One interesting feature of calcium: it only tastes good in low concentrations. Too much calcium tastes not as good, apparently to humans and other animals alike. (In fact, high calcium content may be somehow connected to some people's distaste for certain vegetables, like spinach, kale, and collard greens). Since calcium (like salt) is necessary in low doses but potentially dangerous in high doses, it makes sense that too much calcium (like too much salt) would taste repulsive.

Every one of these newly-discovered tastes was trumpeted in news reports as "the sixth taste". Yet the old sweet/sour/salty/bitter/umami paradigm remains. Why? Perhaps this quote (from the paper announcing the discovery of a calcium taste receptor) offers the best explanation (emphasis mine):

We are often asked whether calcium is a basic taste, akin to sweet, sour, salty, bitter and umami. Our demonstration of a receptor in the oral cavity fulfills a universally accepted criterion for a basic taste but there is little consensus about what other criteria must be met. For example, is a specific taste quality or a central representation required? The "basic taste" concept is under fire. It cannot deal well with observations that the tastes of complex carbohydrates are bland to humans but avidly preferred by many other species, that dozens of receptors all produce a unitary sensation of bitterness, or that there is apparently no region encoding sour taste in primary taste cortex. Without a better definition we cannot determine whether calcium is a basic taste.

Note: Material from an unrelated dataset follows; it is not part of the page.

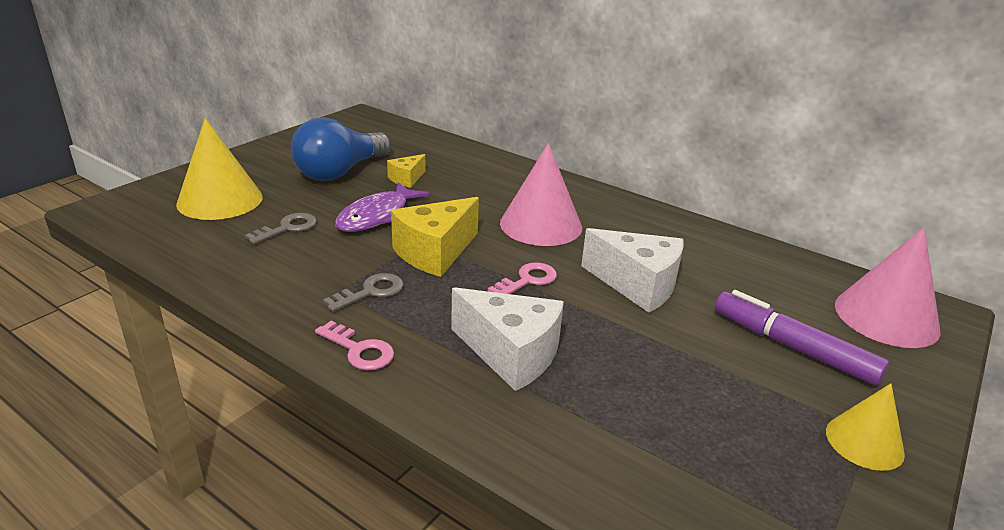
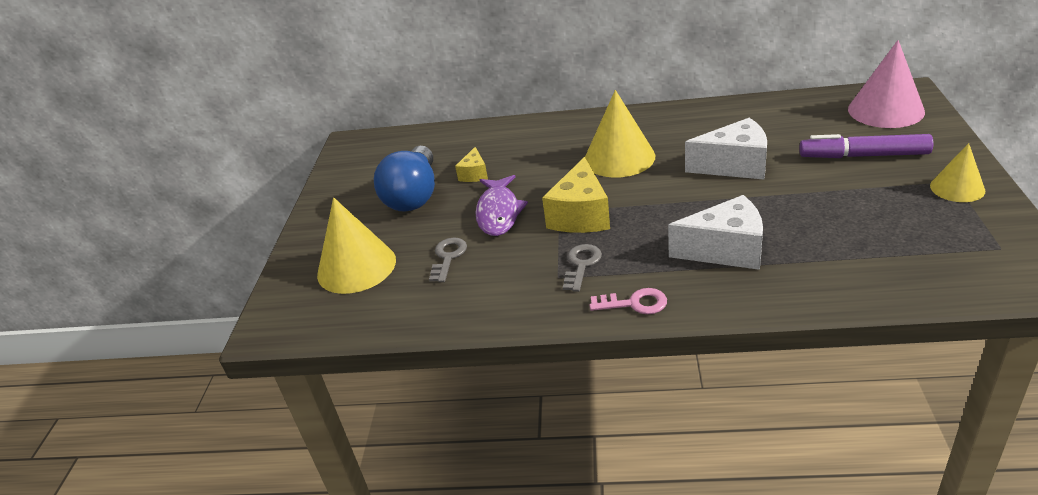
camera: 25 degrees left, 5 degrees up
(527, 280) = (667, 200): pink key -> none
(541, 225) = (619, 158): pink cone -> yellow cone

I'm reminded of the early 2000s, when the discovery of many new "planets" beyond Neptune (like Haumea, Makemake and larger-than-Pluto Eris) suddenly threw the definition of "planet" into question. By 2006, "planet" had been redefined to accommodate the new discoveries.


With our expanded understanding of how our tongues and brains deal with chemical perception, perhaps "taste" is due for a similar clarification. We might be looking at a different set of tastes in our future. Umami, sweet, and salty seem safest . . . perhaps bitter or sour will end up being a taste-Pluto.